── Dataset records

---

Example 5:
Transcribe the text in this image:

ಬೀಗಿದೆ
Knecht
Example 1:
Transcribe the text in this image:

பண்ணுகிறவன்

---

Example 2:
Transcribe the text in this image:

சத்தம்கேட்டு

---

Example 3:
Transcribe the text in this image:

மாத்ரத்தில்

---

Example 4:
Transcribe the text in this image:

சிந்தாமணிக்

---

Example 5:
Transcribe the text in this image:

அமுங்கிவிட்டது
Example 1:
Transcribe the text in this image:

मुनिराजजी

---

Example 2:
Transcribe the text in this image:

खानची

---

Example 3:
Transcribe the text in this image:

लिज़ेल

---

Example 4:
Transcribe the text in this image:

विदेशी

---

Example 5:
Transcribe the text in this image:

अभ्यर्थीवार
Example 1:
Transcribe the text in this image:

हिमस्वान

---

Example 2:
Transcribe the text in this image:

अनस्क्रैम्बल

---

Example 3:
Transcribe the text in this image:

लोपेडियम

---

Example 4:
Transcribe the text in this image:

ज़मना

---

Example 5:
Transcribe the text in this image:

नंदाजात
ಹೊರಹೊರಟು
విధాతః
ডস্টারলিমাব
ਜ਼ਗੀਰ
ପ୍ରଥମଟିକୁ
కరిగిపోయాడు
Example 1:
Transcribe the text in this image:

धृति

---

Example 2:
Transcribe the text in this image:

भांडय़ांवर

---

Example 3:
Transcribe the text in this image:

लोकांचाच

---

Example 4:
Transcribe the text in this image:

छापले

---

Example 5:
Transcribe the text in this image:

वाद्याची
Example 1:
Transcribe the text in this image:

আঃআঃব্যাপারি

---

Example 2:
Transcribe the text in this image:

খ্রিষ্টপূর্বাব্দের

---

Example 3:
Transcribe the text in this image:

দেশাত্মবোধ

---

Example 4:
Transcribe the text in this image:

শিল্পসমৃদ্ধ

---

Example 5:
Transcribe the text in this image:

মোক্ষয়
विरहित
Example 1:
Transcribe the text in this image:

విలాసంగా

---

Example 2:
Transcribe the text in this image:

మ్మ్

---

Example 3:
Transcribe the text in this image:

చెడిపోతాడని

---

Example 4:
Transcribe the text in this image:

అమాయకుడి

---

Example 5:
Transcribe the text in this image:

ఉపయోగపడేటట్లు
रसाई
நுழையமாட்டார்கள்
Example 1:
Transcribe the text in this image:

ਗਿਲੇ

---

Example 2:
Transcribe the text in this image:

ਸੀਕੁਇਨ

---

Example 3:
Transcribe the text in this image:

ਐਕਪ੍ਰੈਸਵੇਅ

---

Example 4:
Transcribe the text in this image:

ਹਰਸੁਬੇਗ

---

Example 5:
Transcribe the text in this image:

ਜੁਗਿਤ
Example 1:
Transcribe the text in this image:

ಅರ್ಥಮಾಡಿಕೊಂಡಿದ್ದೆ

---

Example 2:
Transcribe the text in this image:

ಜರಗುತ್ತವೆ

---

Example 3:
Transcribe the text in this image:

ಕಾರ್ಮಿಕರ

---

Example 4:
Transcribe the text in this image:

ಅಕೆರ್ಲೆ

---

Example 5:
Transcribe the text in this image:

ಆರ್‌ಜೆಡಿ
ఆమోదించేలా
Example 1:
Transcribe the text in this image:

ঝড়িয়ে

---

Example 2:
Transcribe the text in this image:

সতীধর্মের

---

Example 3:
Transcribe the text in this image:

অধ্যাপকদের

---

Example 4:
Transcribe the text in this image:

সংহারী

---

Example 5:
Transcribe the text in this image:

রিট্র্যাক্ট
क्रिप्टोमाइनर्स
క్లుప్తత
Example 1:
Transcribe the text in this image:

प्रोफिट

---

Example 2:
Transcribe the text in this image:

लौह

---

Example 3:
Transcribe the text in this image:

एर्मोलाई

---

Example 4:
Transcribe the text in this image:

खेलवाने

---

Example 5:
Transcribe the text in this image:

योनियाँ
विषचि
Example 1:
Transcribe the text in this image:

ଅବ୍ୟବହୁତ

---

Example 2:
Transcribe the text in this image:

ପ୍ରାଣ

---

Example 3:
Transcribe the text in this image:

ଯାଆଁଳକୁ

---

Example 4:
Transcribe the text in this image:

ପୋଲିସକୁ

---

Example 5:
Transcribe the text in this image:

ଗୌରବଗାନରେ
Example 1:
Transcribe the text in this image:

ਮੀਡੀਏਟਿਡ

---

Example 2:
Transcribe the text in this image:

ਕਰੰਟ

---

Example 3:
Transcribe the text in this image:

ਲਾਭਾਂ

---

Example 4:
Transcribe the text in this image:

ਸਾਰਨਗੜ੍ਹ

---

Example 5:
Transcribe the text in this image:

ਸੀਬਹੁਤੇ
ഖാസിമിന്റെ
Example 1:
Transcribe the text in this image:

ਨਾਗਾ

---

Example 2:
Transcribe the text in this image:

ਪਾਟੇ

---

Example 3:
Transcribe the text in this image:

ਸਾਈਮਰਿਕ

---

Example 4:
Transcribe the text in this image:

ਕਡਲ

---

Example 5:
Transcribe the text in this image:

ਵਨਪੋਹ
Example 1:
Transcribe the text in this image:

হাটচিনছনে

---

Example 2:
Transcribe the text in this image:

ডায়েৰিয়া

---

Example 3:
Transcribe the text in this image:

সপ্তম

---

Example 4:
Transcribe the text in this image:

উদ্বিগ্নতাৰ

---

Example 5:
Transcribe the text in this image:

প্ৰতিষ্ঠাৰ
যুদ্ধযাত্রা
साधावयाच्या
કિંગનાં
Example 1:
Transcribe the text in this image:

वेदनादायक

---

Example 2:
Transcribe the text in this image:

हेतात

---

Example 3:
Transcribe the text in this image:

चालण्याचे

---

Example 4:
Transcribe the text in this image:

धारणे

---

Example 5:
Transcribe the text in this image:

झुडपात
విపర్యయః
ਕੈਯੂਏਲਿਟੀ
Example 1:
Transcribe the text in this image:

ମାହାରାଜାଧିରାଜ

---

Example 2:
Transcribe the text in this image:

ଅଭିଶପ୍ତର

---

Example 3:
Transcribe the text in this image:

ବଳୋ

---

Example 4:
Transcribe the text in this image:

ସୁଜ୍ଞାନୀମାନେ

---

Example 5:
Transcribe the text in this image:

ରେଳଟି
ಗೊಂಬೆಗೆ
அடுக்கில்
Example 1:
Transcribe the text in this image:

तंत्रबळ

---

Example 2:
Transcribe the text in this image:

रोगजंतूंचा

────

Every line above must be repeated exactly as it appears.

---

Example 5:
Transcribe the text in this image:

ಬೀಗಿದೆ
Knecht
Example 1:
Transcribe the text in this image:

பண்ணுகிறவன்

---

Example 2:
Transcribe the text in this image:

சத்தம்கேட்டு

---

Example 3:
Transcribe the text in this image:

மாத்ரத்தில்

---

Example 4:
Transcribe the text in this image:

சிந்தாமணிக்

---

Example 5:
Transcribe the text in this image:

அமுங்கிவிட்டது
Example 1:
Transcribe the text in this image:

मुनिराजजी

---

Example 2:
Transcribe the text in this image:

खानची

---

Example 3:
Transcribe the text in this image:

लिज़ेल

---

Example 4:
Transcribe the text in this image:

विदेशी

---

Example 5:
Transcribe the text in this image:

अभ्यर्थीवार
Example 1:
Transcribe the text in this image:

हिमस्वान

---

Example 2:
Transcribe the text in this image:

अनस्क्रैम्बल

---

Example 3:
Transcribe the text in this image:

लोपेडियम

---

Example 4:
Transcribe the text in this image:

ज़मना

---

Example 5:
Transcribe the text in this image:

नंदाजात
ಹೊರಹೊರಟು
విధాతః
ডস্টারলিমাব
ਜ਼ਗੀਰ
ପ୍ରଥମଟିକୁ
కరిగిపోయాడు
Example 1:
Transcribe the text in this image:

धृति

---

Example 2:
Transcribe the text in this image:

भांडय़ांवर

---

Example 3:
Transcribe the text in this image:

लोकांचाच

---

Example 4:
Transcribe the text in this image:

छापले

---

Example 5:
Transcribe the text in this image:

वाद्याची
Example 1:
Transcribe the text in this image:

আঃআঃব্যাপারি

---

Example 2:
Transcribe the text in this image:

খ্রিষ্টপূর্বাব্দের

---

Example 3:
Transcribe the text in this image:

দেশাত্মবোধ

---

Example 4:
Transcribe the text in this image:

শিল্পসমৃদ্ধ

---

Example 5:
Transcribe the text in this image:

মোক্ষয়
विरहित
Example 1:
Transcribe the text in this image:

విలాసంగా

---

Example 2:
Transcribe the text in this image:

మ్మ్

---

Example 3:
Transcribe the text in this image:

చెడిపోతాడని

---

Example 4:
Transcribe the text in this image:

అమాయకుడి

---

Example 5:
Transcribe the text in this image:

ఉపయోగపడేటట్లు
रसाई
நுழையமாட்டார்கள்
Example 1:
Transcribe the text in this image:

ਗਿਲੇ

---

Example 2:
Transcribe the text in this image:

ਸੀਕੁਇਨ

---

Example 3:
Transcribe the text in this image:

ਐਕਪ੍ਰੈਸਵੇਅ

---

Example 4:
Transcribe the text in this image:

ਹਰਸੁਬੇਗ

---

Example 5:
Transcribe the text in this image:

ਜੁਗਿਤ
Example 1:
Transcribe the text in this image:

ಅರ್ಥಮಾಡಿಕೊಂಡಿದ್ದೆ

---

Example 2:
Transcribe the text in this image:

ಜರಗುತ್ತವೆ

---

Example 3:
Transcribe the text in this image:

ಕಾರ್ಮಿಕರ

---

Example 4:
Transcribe the text in this image:

ಅಕೆರ್ಲೆ

---

Example 5:
Transcribe the text in this image:

ಆರ್‌ಜೆಡಿ
ఆమోదించేలా
Example 1:
Transcribe the text in this image:

ঝড়িয়ে

---

Example 2:
Transcribe the text in this image:

সতীধর্মের

---

Example 3:
Transcribe the text in this image:

অধ্যাপকদের

---

Example 4:
Transcribe the text in this image:

সংহারী

---

Example 5:
Transcribe the text in this image:

রিট্র্যাক্ট
क्रिप्टोमाइनर्स
క్లుప్తత
Example 1:
Transcribe the text in this image:

प्रोफिट

---

Example 2:
Transcribe the text in this image:

लौह

---

Example 3:
Transcribe the text in this image:

एर्मोलाई

---

Example 4:
Transcribe the text in this image:

खेलवाने

---

Example 5:
Transcribe the text in this image:

योनियाँ
विषचि
Example 1:
Transcribe the text in this image:

ଅବ୍ୟବହୁତ

---

Example 2:
Transcribe the text in this image:

ପ୍ରାଣ

---

Example 3:
Transcribe the text in this image:

ଯାଆଁଳକୁ

---

Example 4:
Transcribe the text in this image:

ପୋଲିସକୁ

---

Example 5:
Transcribe the text in this image:

ଗୌରବଗାନରେ
Example 1:
Transcribe the text in this image:

ਮੀਡੀਏਟਿਡ

---

Example 2:
Transcribe the text in this image:

ਕਰੰਟ

---

Example 3:
Transcribe the text in this image:

ਲਾਭਾਂ

---

Example 4:
Transcribe the text in this image:

ਸਾਰਨਗੜ੍ਹ

---

Example 5:
Transcribe the text in this image:

ਸੀਬਹੁਤੇ
ഖാസിമിന്റെ
Example 1:
Transcribe the text in this image:

ਨਾਗਾ

---

Example 2:
Transcribe the text in this image:

ਪਾਟੇ

---

Example 3:
Transcribe the text in this image:

ਸਾਈਮਰਿਕ

---

Example 4:
Transcribe the text in this image:

ਕਡਲ

---

Example 5:
Transcribe the text in this image:

ਵਨਪੋਹ
Example 1:
Transcribe the text in this image:

হাটচিনছনে

---

Example 2:
Transcribe the text in this image:

ডায়েৰিয়া

---

Example 3:
Transcribe the text in this image:

সপ্তম

---

Example 4:
Transcribe the text in this image:

উদ্বিগ্নতাৰ

---

Example 5:
Transcribe the text in this image:

প্ৰতিষ্ঠাৰ
যুদ্ধযাত্রা
साधावयाच्या
કિંગનાં
Example 1:
Transcribe the text in this image:

वेदनादायक

---

Example 2:
Transcribe the text in this image:

हेतात

---

Example 3:
Transcribe the text in this image:

चालण्याचे

---

Example 4:
Transcribe the text in this image:

धारणे

---

Example 5:
Transcribe the text in this image:

झुडपात
విపర్యయః
ਕੈਯੂਏਲਿਟੀ
Example 1:
Transcribe the text in this image:

ମାହାରାଜାଧିରାଜ

---

Example 2:
Transcribe the text in this image:

ଅଭିଶପ୍ତର

---

Example 3:
Transcribe the text in this image:

ବଳୋ

---

Example 4:
Transcribe the text in this image:

ସୁଜ୍ଞାନୀମାନେ

---

Example 5:
Transcribe the text in this image:

ରେଳଟି
ಗೊಂಬೆಗೆ
அடுக்கில்
Example 1:
Transcribe the text in this image:

तंत्रबळ

---

Example 2:
Transcribe the text in this image:

रोगजंतूंचा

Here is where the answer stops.